* Supplied material *
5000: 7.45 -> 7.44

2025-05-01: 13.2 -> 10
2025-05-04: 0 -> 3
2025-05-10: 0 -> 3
---
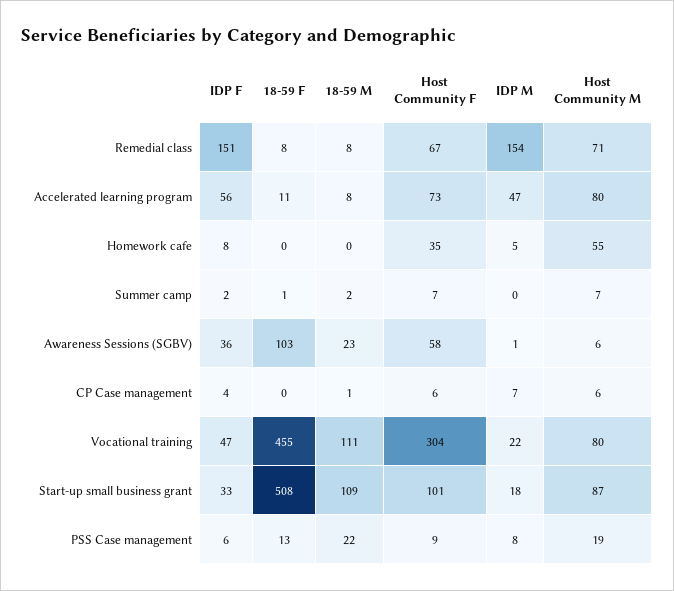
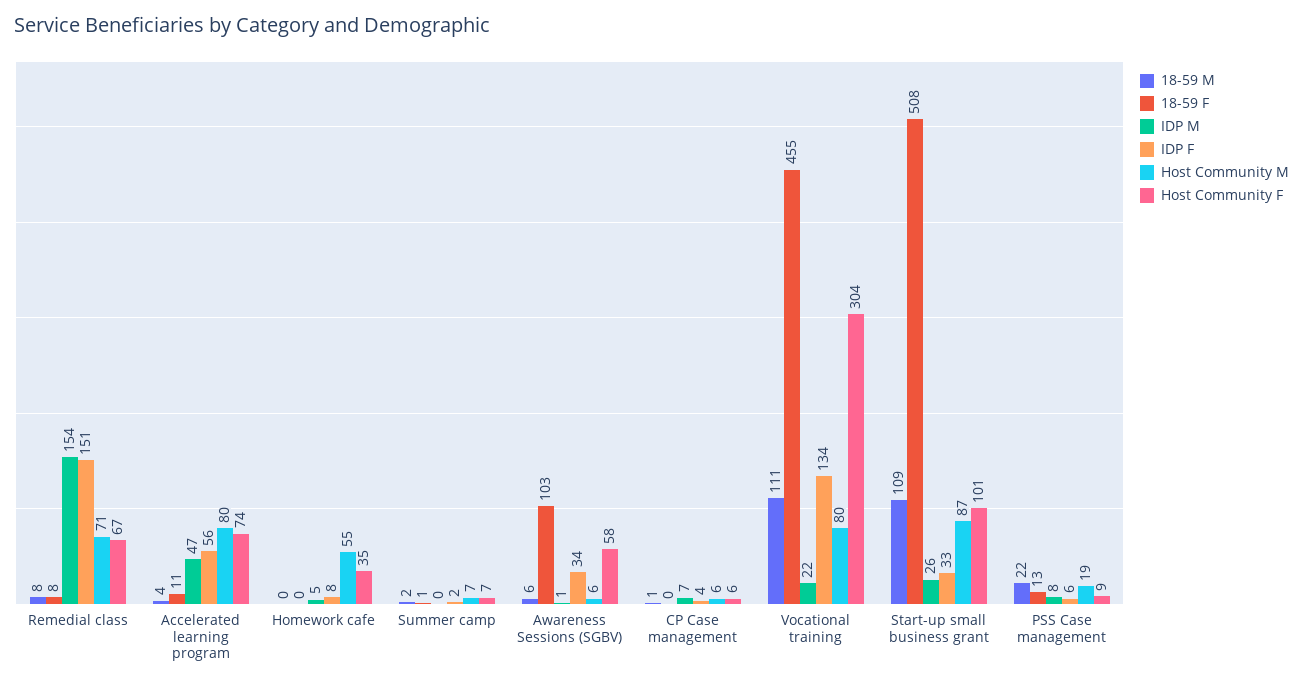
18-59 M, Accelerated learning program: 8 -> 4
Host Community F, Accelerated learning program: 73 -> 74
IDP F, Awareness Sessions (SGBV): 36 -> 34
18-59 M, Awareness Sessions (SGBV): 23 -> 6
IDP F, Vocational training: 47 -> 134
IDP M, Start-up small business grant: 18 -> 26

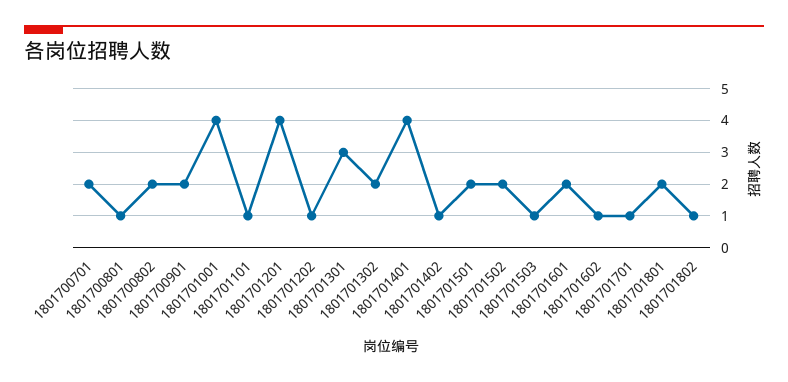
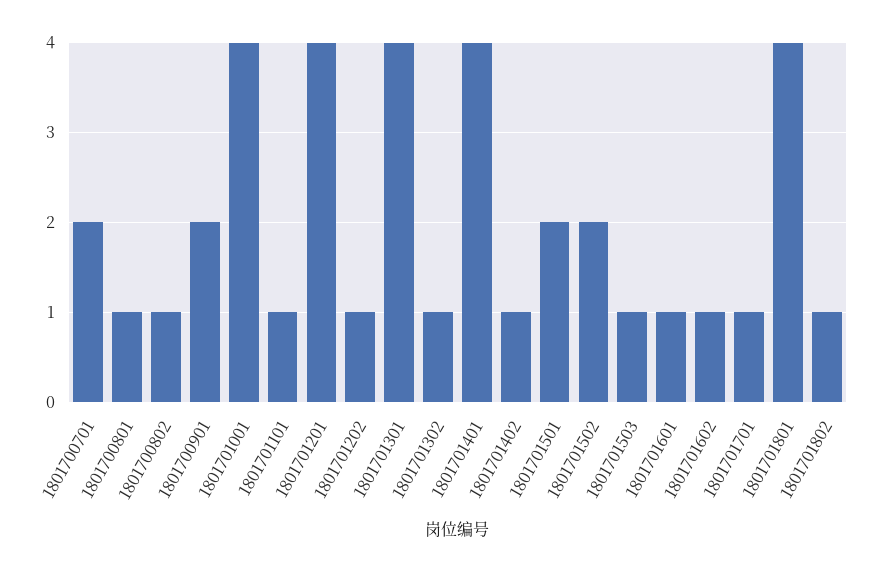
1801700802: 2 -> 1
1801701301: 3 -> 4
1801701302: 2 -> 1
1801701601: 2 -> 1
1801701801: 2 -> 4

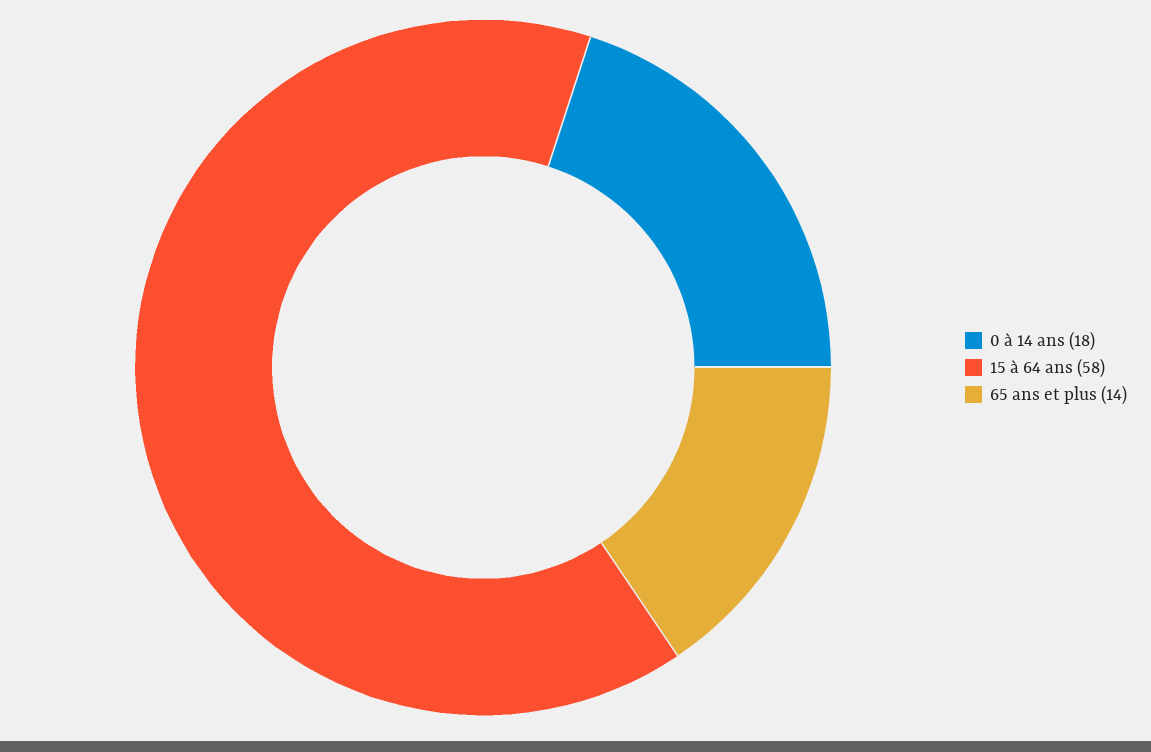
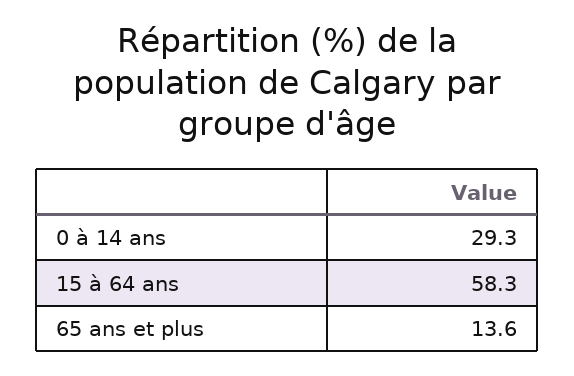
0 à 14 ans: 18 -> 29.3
---
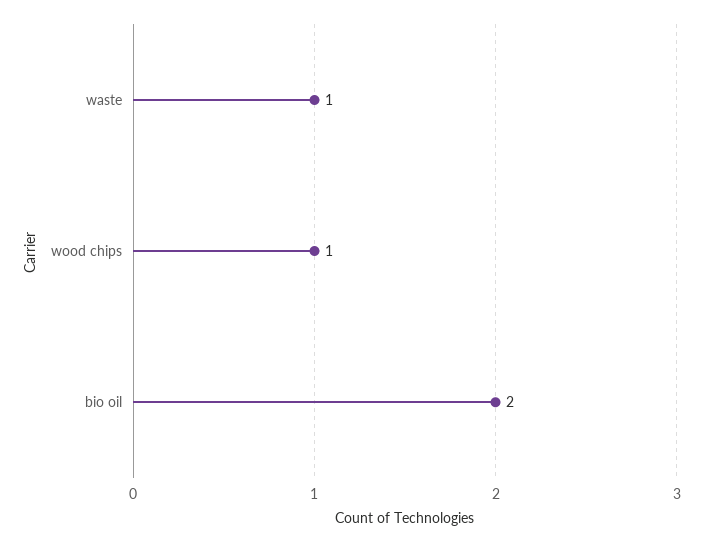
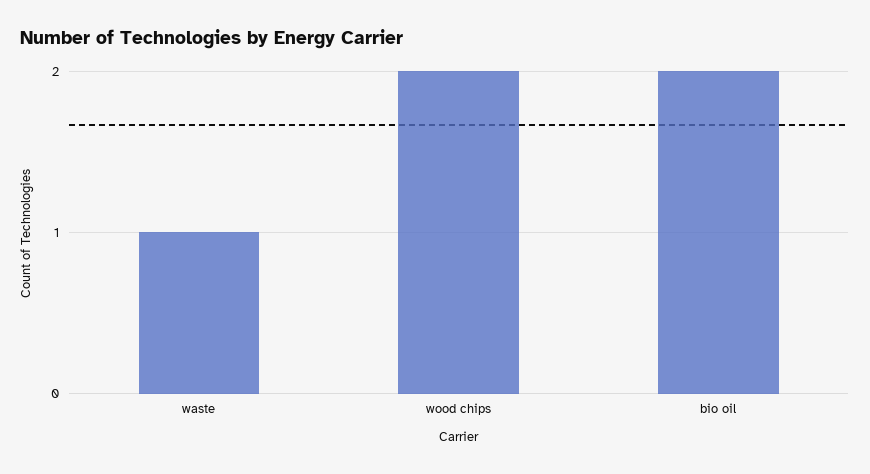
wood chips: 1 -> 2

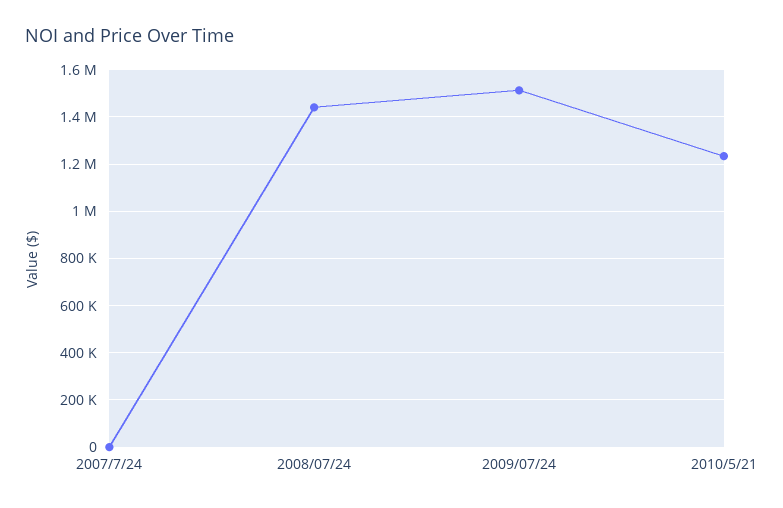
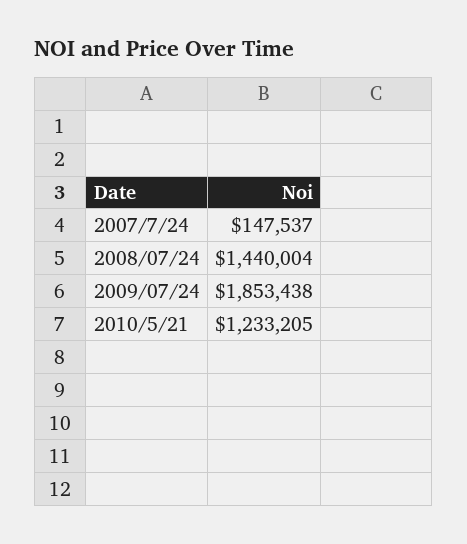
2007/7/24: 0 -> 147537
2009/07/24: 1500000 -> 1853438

* Task objective *
Keep only the lines of the listing that contain the word "SGBV", and copy them.

* Completed task *
IDP F, Awareness Sessions (SGBV): 36 -> 34
18-59 M, Awareness Sessions (SGBV): 23 -> 6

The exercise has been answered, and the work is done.